Our berries had their best year to date last year as two year old plants. We harvested over 60 pounds off of 50+ plants. What we had trouble with was a new pest, the Spotted Wing Drosophila fruit fly that ruined the last 15 pounds of berries we picked. We discovered the little devils in about half of our canes which meant the last half of our crop was unmarketable. I urge everyone who has black berries or raspberries to read up on them and see if they are in your area. I was talking to home extension plant specialist after I discovered that our berries were being taken over by wasps that had taken a liking to attacking me when I tried to pick berries. She told me it could be worse. We could be fighting the Drosophila fruit fly because the first cases had just been found in the county next to us. She told me what to look for, mushy 'ripe' berries. You split them open and sure enough, there is a little maggot inside. I have to set out traps this spring and if they are positive, I have to spray them and hope for the best. In the mean time, we have the honor of being the first infested arbor in our county. Our chickens loved them. The ones that were not infested went into our freezer for pie and jam.

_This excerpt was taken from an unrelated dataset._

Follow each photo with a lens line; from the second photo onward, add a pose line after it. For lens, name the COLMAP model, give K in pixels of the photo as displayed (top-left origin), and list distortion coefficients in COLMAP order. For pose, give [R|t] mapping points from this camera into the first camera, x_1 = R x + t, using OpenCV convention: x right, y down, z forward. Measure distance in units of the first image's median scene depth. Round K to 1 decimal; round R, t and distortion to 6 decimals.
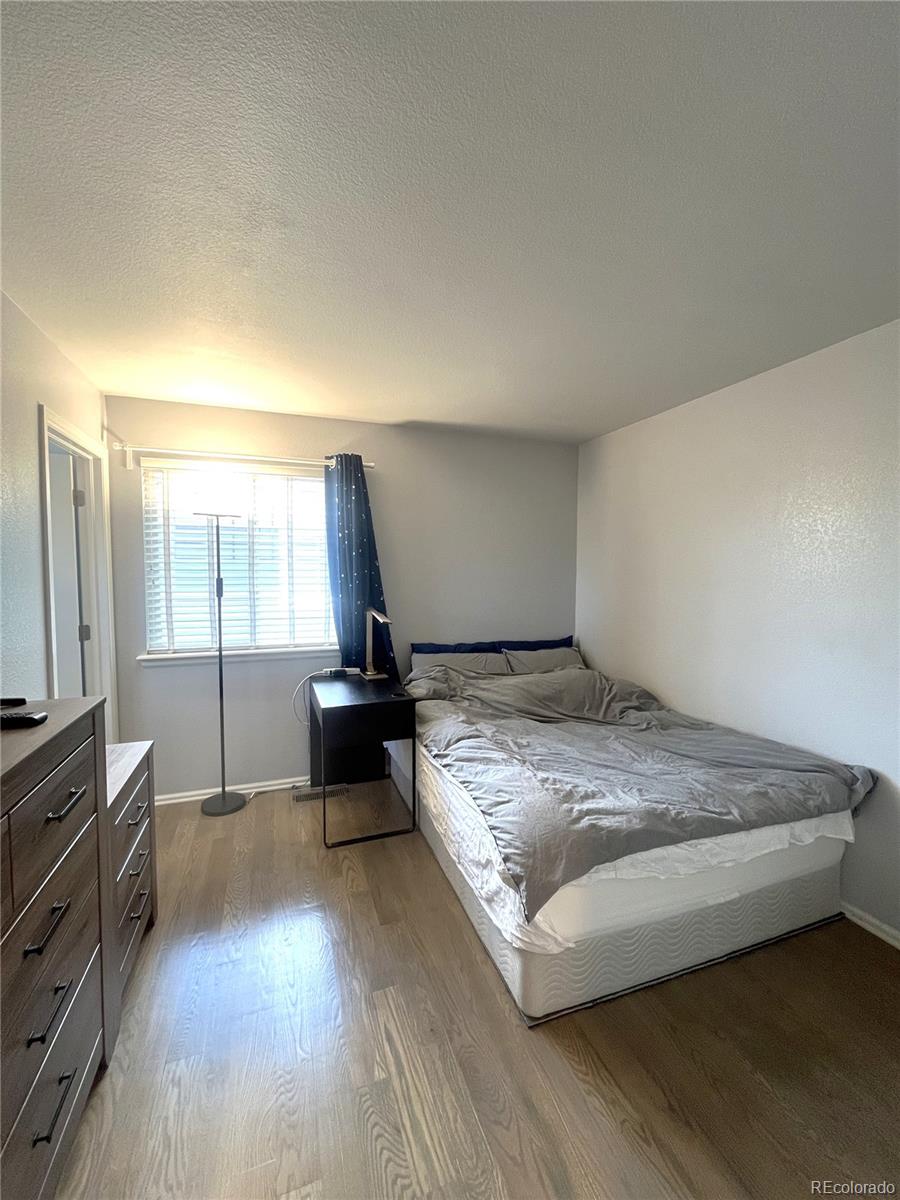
lens RADIAL K [[486.6, 0, 448.0], [0, 486.6, 599.6], [0, 0, 1]] dist [0.001281, -0.000160]
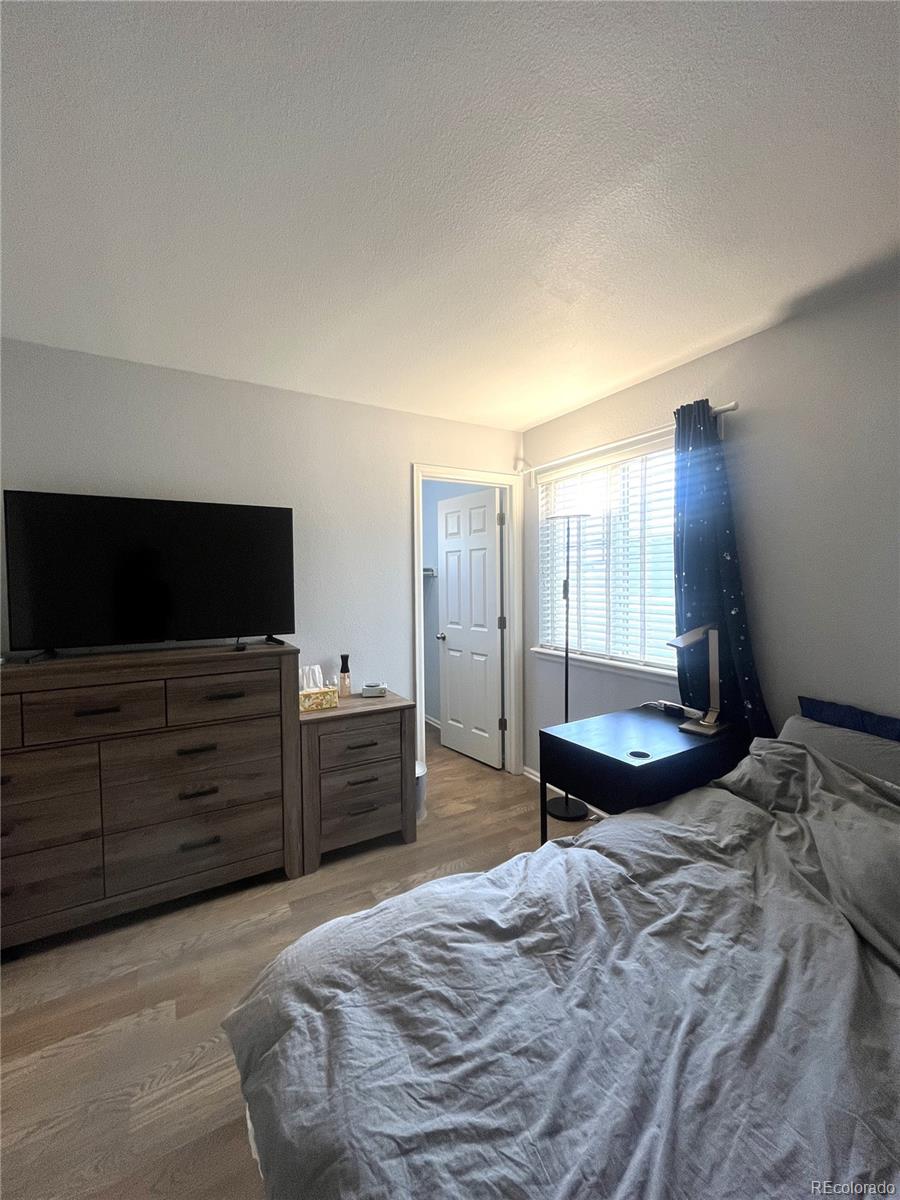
lens RADIAL K [[486.6, 0, 448.0], [0, 486.6, 594.9], [0, 0, 1]] dist [0.001281, -0.000160]
pose [[0.173781, 0.023416, -0.984506, 0.466267], [-0.053465, 0.998467, 0.014311, -0.013201], [0.983332, 0.050150, 0.174767, 0.581204]]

So much for trying to raise our plants as 'natural' as possible. 

In the mean time, I have people clamoring for our berries. I have room to plant more but I'm holding off to see how this fruit fly infestation develops or doesn't in our area.

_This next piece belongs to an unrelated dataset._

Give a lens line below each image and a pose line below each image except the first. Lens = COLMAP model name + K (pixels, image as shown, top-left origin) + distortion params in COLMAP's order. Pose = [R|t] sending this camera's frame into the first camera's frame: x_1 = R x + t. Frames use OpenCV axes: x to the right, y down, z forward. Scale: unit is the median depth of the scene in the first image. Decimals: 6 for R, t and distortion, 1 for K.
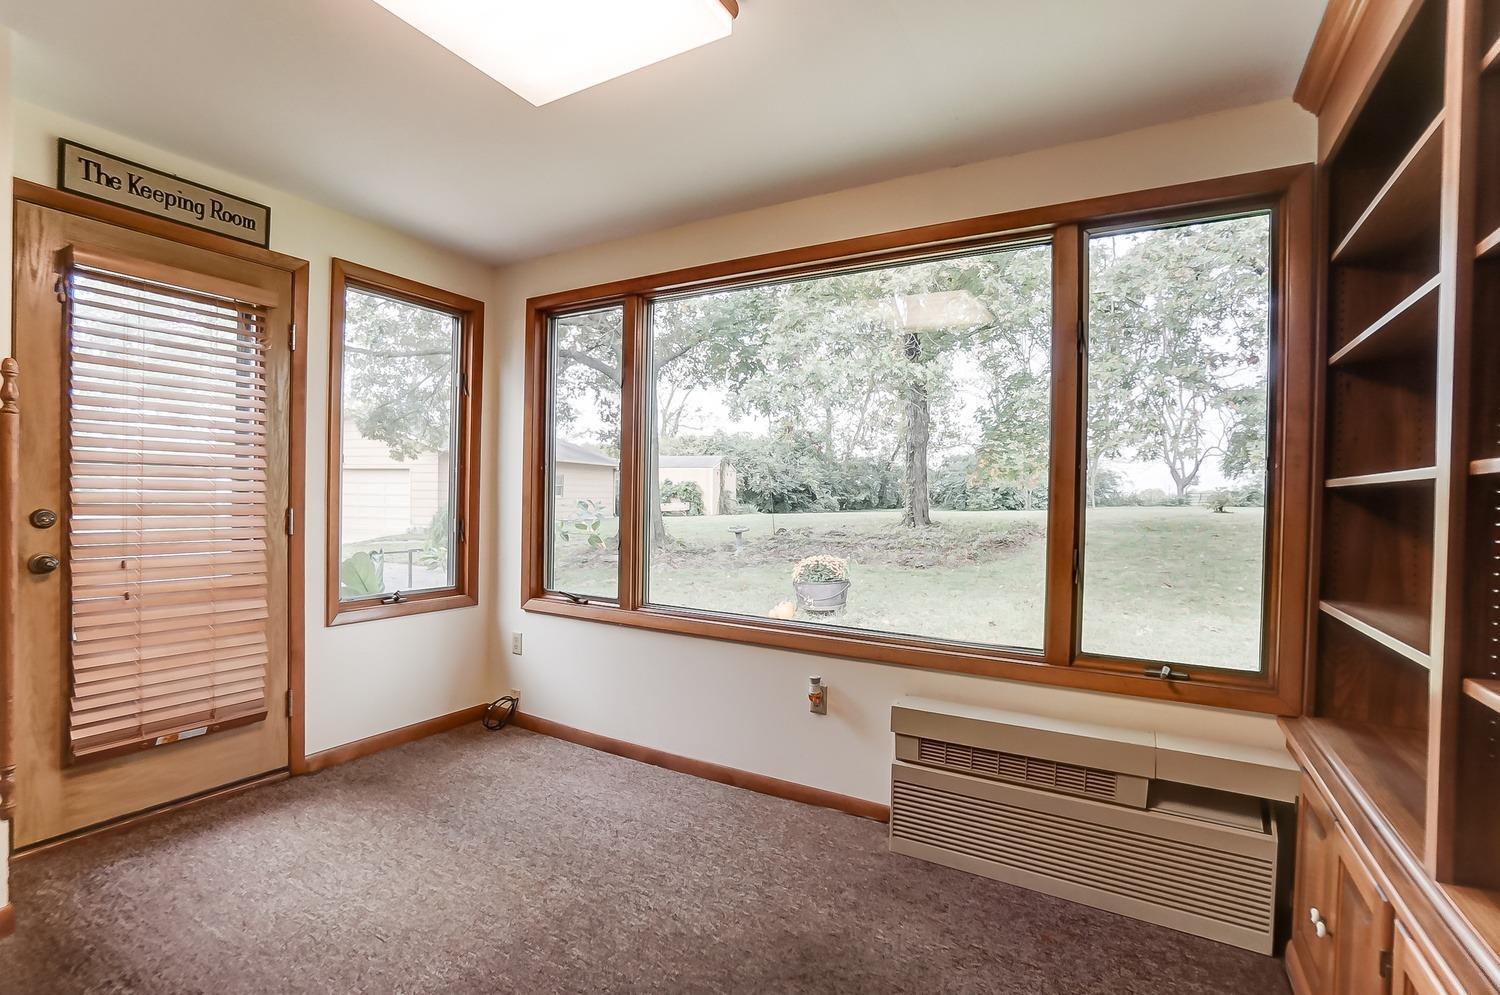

As for uncovering your berries. Better late then early. I would keep track of what they are doing under the mulch, carefully pull the mulch back the first of March and look at your canes. If they are showing green leaf buds or even little leaves, I would uncover them but keep your mulch in place so you can cover them back up if the temp takes a dive on you. We are in zone 5b and if memory serves me right our canes started leafing out the end of march last year. 

*


----------



## snarg13 (Dec 30, 2015)

Seems like everything is a month early. It's been in the 60's (maybe higher) several days and all the snow is gone. The lilac buds are starting to push. I uncovered a few of the berries and see that some of the evergreen growth that remained has started to even add new growth on the Prime ark freedoms. Long term trend is for temps to not get below 20-25 f so I'm going to uncover stuff. Seems to be quite a lot of mold, especially where I used the grass hay; straw is less moldy, but in general I mulched way too close to the plants.


----------